Jakarta, aktual.com – Dokter spesialis telinga hidung, tenggorok, dan bedah kepala leher lulusan Fakultas Kedokteran Universitas Airlangga dr. Dionisia Vidya, Sp.THT-KL menyebutkan alasan kanker laring bisa memunculkan gejala suara parau karena letak kanker berada di pita suara.

“Otomatis kalau misalnya ada kanker di pita suara, gejala pertama adalah suara parau dan paraunya cenderung progresif karena pita suaranya sudah terganggu,” kata dia melalui seminar daring yang dipantau di Jakarta, Senin (26/2) malam.

Laring merupakan saluran yang menghubungkan tenggorokan dengan sistem pernapasan dan berfungsi membawa udara menuju ke trakea. Bagian ini dikatakan sangat penting untuk keberlangsungan proses menelan, bicara, dan bernapas

Menurut Vidya yang berpraktik di RSUD Pasar Minggu itu, pita suara merupakan lokasi tersering ditemukannya kanker laring ketimbang dua area lain, yakni di atas dan bawah pita suara.

Lebih lanjut terkait dengan gejala, kanker pada bagian pita suara apabila bertambah besar, dapat memunculkan gejala sesak napas dan gejala lain berupa sulit menelan.

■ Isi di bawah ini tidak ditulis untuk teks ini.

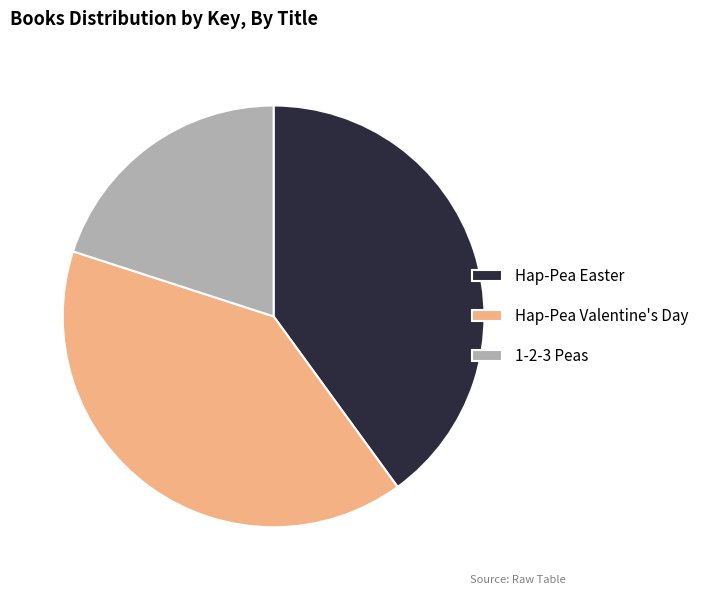

Count the number of slices in the pie.

3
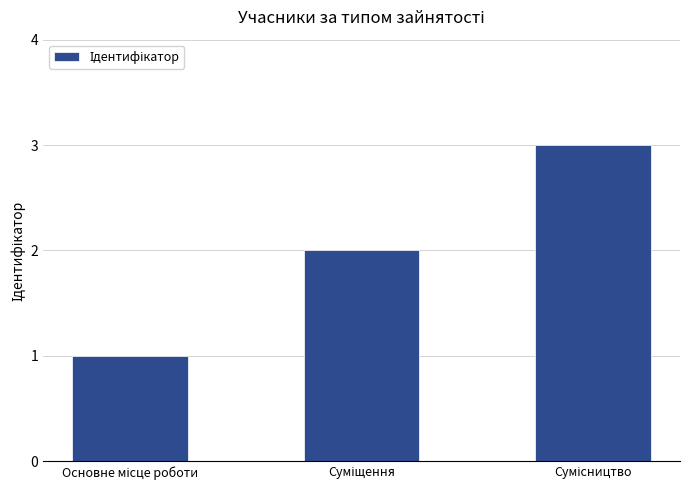

Reading left to right, extract all data points from this chart.

1	2	3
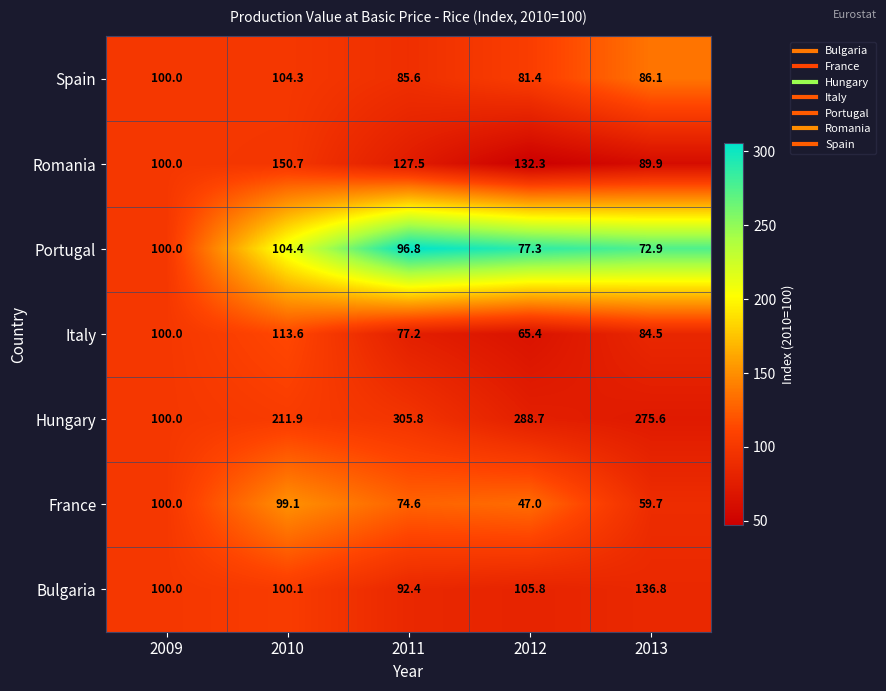

Is it true that Spain equals 100.0 at 2009?

True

“Kalau kankernya makin bertambah besar, gejalanya sesak napas pada pasien, lalu makin lanjut dia. Di belakang pita suara adalah saluran makan maka mulai makin sulit menelan,” jelas Vidya.

Vidya mengatakan bahwa sel kanker cenderung bersifat rapuh sehingga mudah berdarah. Oleh karena itu, pasien kanker laring bisa mengalami batuk berdarah atau mengeluarkan dahak bercampur darah.

Selain gejala, Vidya juga membahas kanker laring yang lebih banyak dialami pria ketimbang wanita walau tidak menutup kemungkinan kaum hawa pun bisa terkena masalah kesehatan ini.

Sementara itu, dari sisi usia, umumnya dialami mereka yang berusia lanjut.

Dari sisi faktor risiko terjadinya kanker laring, dia menyebut rokok dan alkohol menjadi dua di antaranya.

Terkait dengan angka kejadian kanker laring, Vidya tak menyebut spesifik angkanya. Namun, dia mengatakan bahwa di dunia kanker ini menduduki urutan pertama sebagai kanker kepala dan leher yang paling banyak ditemukan.

“Akan tetapi, di Indonesia tidak sesering kanker nasofaring,” kata dia.